Personal information
- Full name: Christopher James Batt
- Born: 22 September 1976 (age 49) Taplow, Buckinghamshire, England
- Nickname: Nora, Batsman, Batty, Closet
- Batting: Left-handed
- Bowling: Left-arm medium-fast

Domestic team information
- 2005: Buckinghamshire
- 2001: Berkshire
- 1998–2000: Middlesex
- 1997: Sussex
- 1997–1998: Berkshire

Career statistics
| Competition | FC | LA |
| Matches | 12 | 9 |
| Runs scored | 177 | 19 |
| Batting average | 11.80 | 9.50 |
| 100s/50s | –/– | –/– |
| Top score | 43 | 8* |
| Balls bowled | 1,697 | 384 |
| Wickets | 37 | 14 |
| Bowling average | 29.51 | 19.00 |
| 5 wickets in innings | 2 | – |
| 10 wickets in match | – | – |
| Best bowling | 6/101 | 3/26 |
| Catches/stumpings | 3/– | 1/– |
- Source: Cricinfo, 26 September 2010

= Christopher Batt (cricketer) =

English cricketer (born 1976)

Christopher James Batt (born 22 September 1976) is a former English cricketer. Batt was a left-handed batsman who bowled left-arm medium-fast. He was born at Taplow, Buckinghamshire and educated at Cox Green School in Maidenhead, Berkshire.

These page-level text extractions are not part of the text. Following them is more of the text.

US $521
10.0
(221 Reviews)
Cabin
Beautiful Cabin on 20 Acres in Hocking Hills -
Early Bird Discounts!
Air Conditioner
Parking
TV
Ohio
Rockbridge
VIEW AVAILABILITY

Batt played a single Minor Counties Championship match for Berkshire in 1997 against Herefordshire. He also made his debut in the MCCA Knockout Trophy for the county by playing a single match against Buckinghamshire. During that same season he played a single first-class match for Sussex against Oxford University. This was his only representative match for Sussex.

In 1998, he joined Middlesex, where he made his first-class debut for the county against Oxford University. From 1998 to 2000, he represented the county 11 first-class matches, the last of which came against Nottinghamshire in the 2000 County Championship. In his 12 first-class matches, he scored 177 runs at a batting average of 11.80, with a high score of 43. With the ball he took 37 wickets at a bowling average of 29.51, with 2 five wicket hauls and best figures of 6/101. His best figures were achieved on debut while opening the attack with Angus Fraser. Batt also made his debut in List-A cricket for Middlesex, playing his first List-A match against Yorkshire in 1998. Between 1998 and 2000 he represented the county in 7 List-A matches, the last of which came against Derbyshire. Unable to sustain his consistency, he was released by Middlesex at the end of the 2000 season.

For 2001 he rejoined Berkshire, where he played just a single Minor Counties Championship match for the county against Shropshire. Batt played 4 further MCCA Knockout Trophy matches for the county in the 2001 season, culminating in his final match Trophy match against the Hampshire Cricket Board. During the 2001 season, he also represented Berkshire in 2 List-A matches against the Middlesex Cricket Board and Essex. In his combined List-A career, he took 14 wickets at an average of 19.00, with best figures of 3/26.

In 2005, he joined Buckinghamshire, where he made his debut for the county in the Minor Counties Championship against Cambridgeshire. During the 2005 season, he represented the county in 4 Championship matches, the last of which came against Norfolk.